# EXERCISE DIRECTIONS
Find the string "Location" in the data, and copy out each line that has it.

::::::

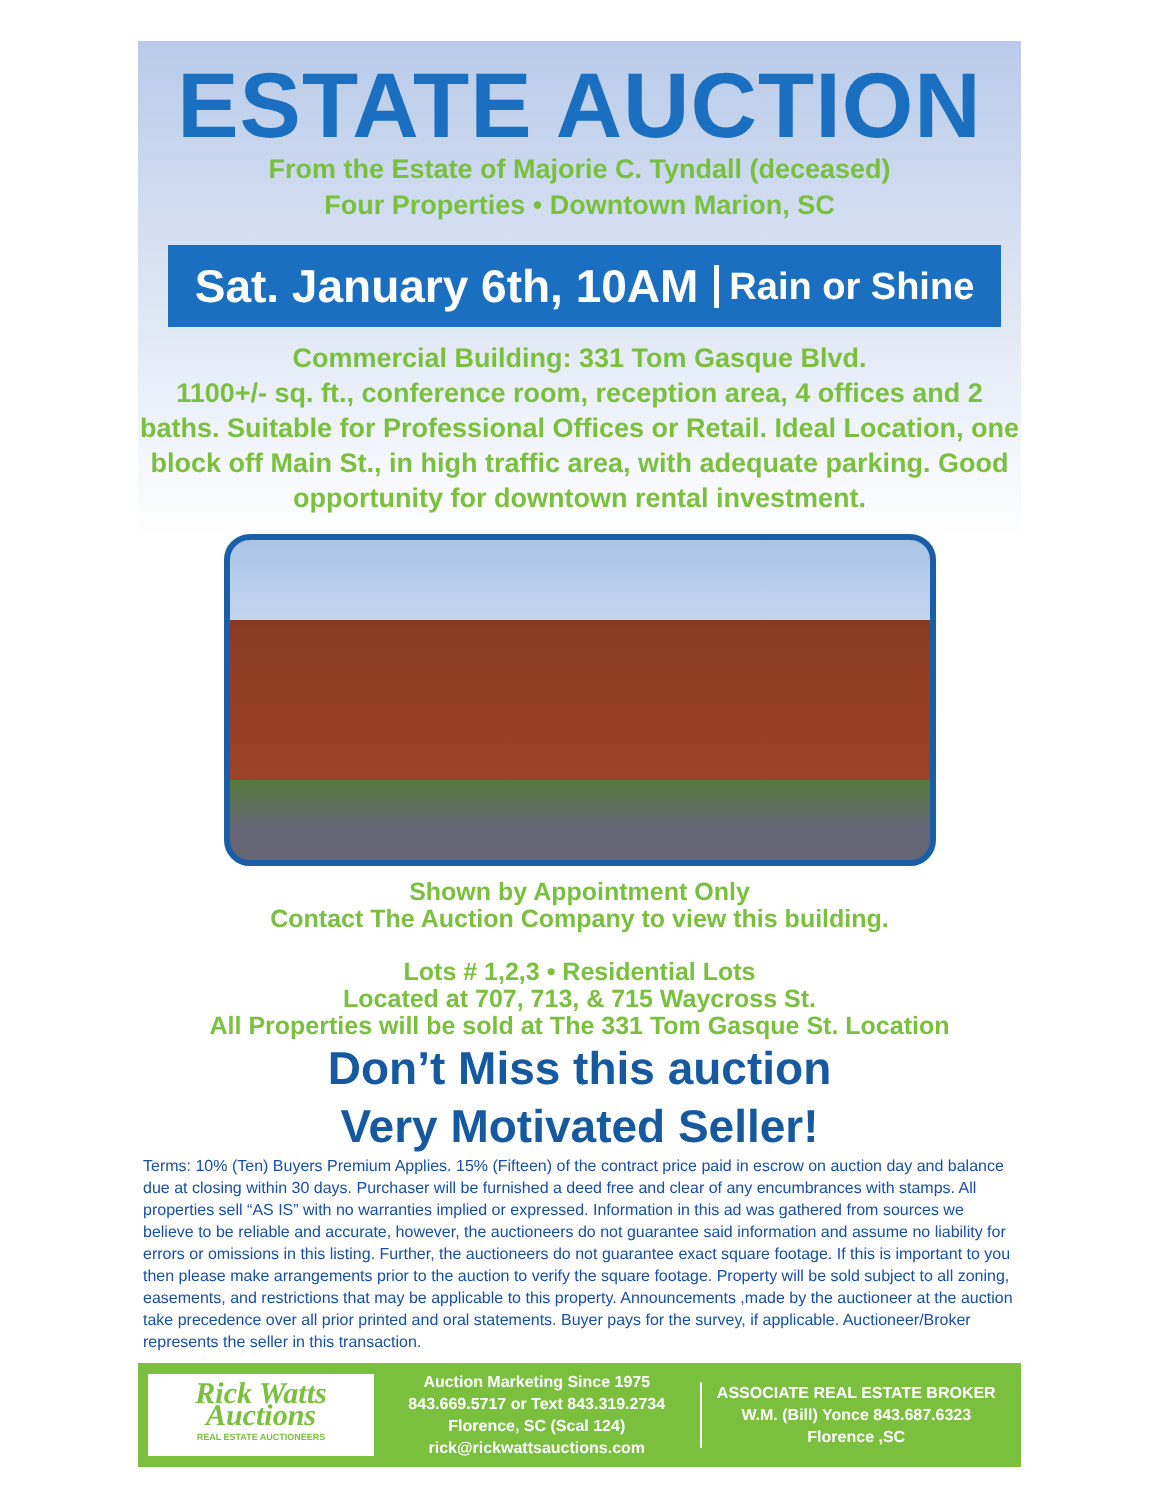ESTATE AUCTION
From the Estate of Majorie C. Tyndall (deceased)
Four Properties • Downtown Marion, SC
Sat. January 6th, 10AM Rain or Shine
Commercial Building: 331 Tom Gasque Blvd.
1100+/- sq. ft., conference room, reception area, 4 offices and 2 baths. Suitable for Professional Offices or Retail. Ideal Location, one block off Main St., in high traffic area, with adequate parking. Good opportunity for downtown rental investment.
Shown by Appointment Only
Contact The Auction Company to view this building.
Lots # 1,2,3 • Residential Lots
Located at 707, 713, & 715 Waycross St.
All Properties will be sold at The 331 Tom Gasque St. Location
Don’t Miss this auction
Very Motivated Seller!
Terms: 10% (Ten) Buyers Premium Applies. 15% (Fifteen) of the contract price paid in escrow on auction day and balance due at closing within 30 days. Purchaser will be furnished a deed free and clear of any encumbrances with stamps. All properties sell “AS IS” with no warranties implied or expressed. Information in this ad was gathered from sources we believe to be reliable and accurate, however, the auctioneers do not guarantee said information and assume no liability for errors or omissions in this listing. Further, the auctioneers do not guarantee exact square footage. If this is important to you then please make arrangements prior to the auction to verify the square footage. Property will be sold subject to all zoning, easements, and restrictions that may be applicable to this property. Announcements ,made by the auctioneer at the auction take precedence over all prior printed and oral statements. Buyer pays for the survey, if applicable. Auctioneer/Broker represents the seller in this transaction.
Rick Watts Auctions
REAL ESTATE AUCTIONEERS
Auction Marketing Since 1975
843.669.5717 or Text 843.319.2734
Florence, SC (Scal 124)
rick@rickwattsauctions.com
ASSOCIATE REAL ESTATE BROKER
W.M. (Bill) Yonce 843.687.6323
Florence ,SC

::::::

# RESULT OF THE EXERCISE
1100+/- sq. ft., conference room, reception area, 4 offices and 2 baths. Suitable for Professional Offices or Retail. Ideal Location, one block off Main St., in high traffic area, with adequate parking. Good opportunity for downtown rental investment.
All Properties will be sold at The 331 Tom Gasque St. Location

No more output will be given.